When I headed north to Blue Ridge, I met law enforcement officials whose criminal justice system is overwhelmed with people who really need to be in mental health treatment, not jail.

I’d heard about the exact same overlay of law enforcement and mental health care needs in Macon and Athens.

While Blue Ridge officials have created mental health courts, Macon leaders opened no-cost mental health clinics in crime-heavy neighborhoods. Athens started sending a mental health crisis counselor out with officers on calls that seem to be mental health-related.

The judge in Blue Ridge said she’d heard about Athens’ ride-along program. Maybe they should try it in Blue Ridge too?

That Blue Ridge is the conservative home of Republican state House Speaker David Ralston, or that Kelly Girtz calls his city of Athens “a progressive hotbed,” never came up.
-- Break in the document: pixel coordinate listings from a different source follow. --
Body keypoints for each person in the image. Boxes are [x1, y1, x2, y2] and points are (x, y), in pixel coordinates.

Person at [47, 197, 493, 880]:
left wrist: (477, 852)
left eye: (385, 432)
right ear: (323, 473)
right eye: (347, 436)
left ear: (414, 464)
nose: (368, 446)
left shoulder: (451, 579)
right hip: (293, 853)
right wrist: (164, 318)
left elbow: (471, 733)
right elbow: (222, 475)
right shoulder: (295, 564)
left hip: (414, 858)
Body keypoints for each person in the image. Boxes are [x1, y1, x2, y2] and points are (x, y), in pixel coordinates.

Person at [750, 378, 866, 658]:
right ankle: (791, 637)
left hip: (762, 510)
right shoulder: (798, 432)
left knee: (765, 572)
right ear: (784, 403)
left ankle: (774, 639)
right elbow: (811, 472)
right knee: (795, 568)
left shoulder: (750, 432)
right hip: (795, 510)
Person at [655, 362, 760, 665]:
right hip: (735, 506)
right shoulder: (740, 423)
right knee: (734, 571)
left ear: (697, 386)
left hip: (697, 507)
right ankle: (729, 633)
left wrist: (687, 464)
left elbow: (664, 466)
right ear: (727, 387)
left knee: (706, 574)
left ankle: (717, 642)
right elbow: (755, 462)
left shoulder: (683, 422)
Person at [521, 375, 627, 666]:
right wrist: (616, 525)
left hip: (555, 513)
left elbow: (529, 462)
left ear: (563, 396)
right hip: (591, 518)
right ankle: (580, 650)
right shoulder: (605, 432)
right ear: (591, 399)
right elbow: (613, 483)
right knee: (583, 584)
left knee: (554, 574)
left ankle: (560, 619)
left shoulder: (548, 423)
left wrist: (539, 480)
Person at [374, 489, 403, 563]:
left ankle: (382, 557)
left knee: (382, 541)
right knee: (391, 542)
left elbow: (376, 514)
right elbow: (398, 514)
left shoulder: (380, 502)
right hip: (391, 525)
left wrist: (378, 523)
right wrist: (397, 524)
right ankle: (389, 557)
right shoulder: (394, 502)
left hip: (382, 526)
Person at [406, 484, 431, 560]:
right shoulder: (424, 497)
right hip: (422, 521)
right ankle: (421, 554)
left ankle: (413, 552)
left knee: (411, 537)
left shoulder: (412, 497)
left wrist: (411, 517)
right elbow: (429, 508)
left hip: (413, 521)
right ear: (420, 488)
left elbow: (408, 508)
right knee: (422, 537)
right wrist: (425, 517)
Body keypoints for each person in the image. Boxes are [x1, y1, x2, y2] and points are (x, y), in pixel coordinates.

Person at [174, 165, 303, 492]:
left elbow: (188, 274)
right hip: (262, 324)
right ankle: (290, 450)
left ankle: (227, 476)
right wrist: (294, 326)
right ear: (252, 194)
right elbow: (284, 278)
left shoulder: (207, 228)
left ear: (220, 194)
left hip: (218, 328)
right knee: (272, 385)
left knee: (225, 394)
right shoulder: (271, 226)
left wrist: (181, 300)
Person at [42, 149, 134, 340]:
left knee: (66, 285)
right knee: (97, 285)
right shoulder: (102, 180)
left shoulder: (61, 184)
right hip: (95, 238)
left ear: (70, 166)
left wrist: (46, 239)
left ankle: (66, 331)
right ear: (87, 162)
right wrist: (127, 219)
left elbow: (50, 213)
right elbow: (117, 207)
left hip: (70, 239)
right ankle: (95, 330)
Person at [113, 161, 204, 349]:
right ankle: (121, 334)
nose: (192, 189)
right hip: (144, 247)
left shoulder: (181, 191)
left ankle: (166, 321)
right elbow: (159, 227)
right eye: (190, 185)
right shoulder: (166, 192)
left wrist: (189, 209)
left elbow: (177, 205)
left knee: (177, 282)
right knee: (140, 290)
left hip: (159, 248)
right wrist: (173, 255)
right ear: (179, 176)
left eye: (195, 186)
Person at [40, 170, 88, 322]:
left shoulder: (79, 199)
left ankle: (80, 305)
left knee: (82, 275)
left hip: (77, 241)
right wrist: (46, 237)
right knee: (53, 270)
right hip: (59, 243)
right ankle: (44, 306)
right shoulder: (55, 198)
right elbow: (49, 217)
They were talking about problems and solutions, not politics, and that’s why it was working.

I can’t wrap up a trip exploring Georgia politics only to decide that politics is the problem, the end.

Instead, I can say that I will use what I’ve learned to continue to write about politics in this wonderful state in a way that demands more of our leaders, both current and aspiring, than partisan talking points, political slogans, and, I hate to say it, occasional lies.

Politics is the path leaders have to follow to get elected. But it will take more than politics to find solutions to the problems we’re electing them to help solve.

Before I wrap up, I want to thank all of the readers who sent in your tips and road trip ideas, and the people I’ve met along the way who were so generous with their time.

I’m already planning ahead for my next politics road trip. And I’ll see you all soon back out on the road.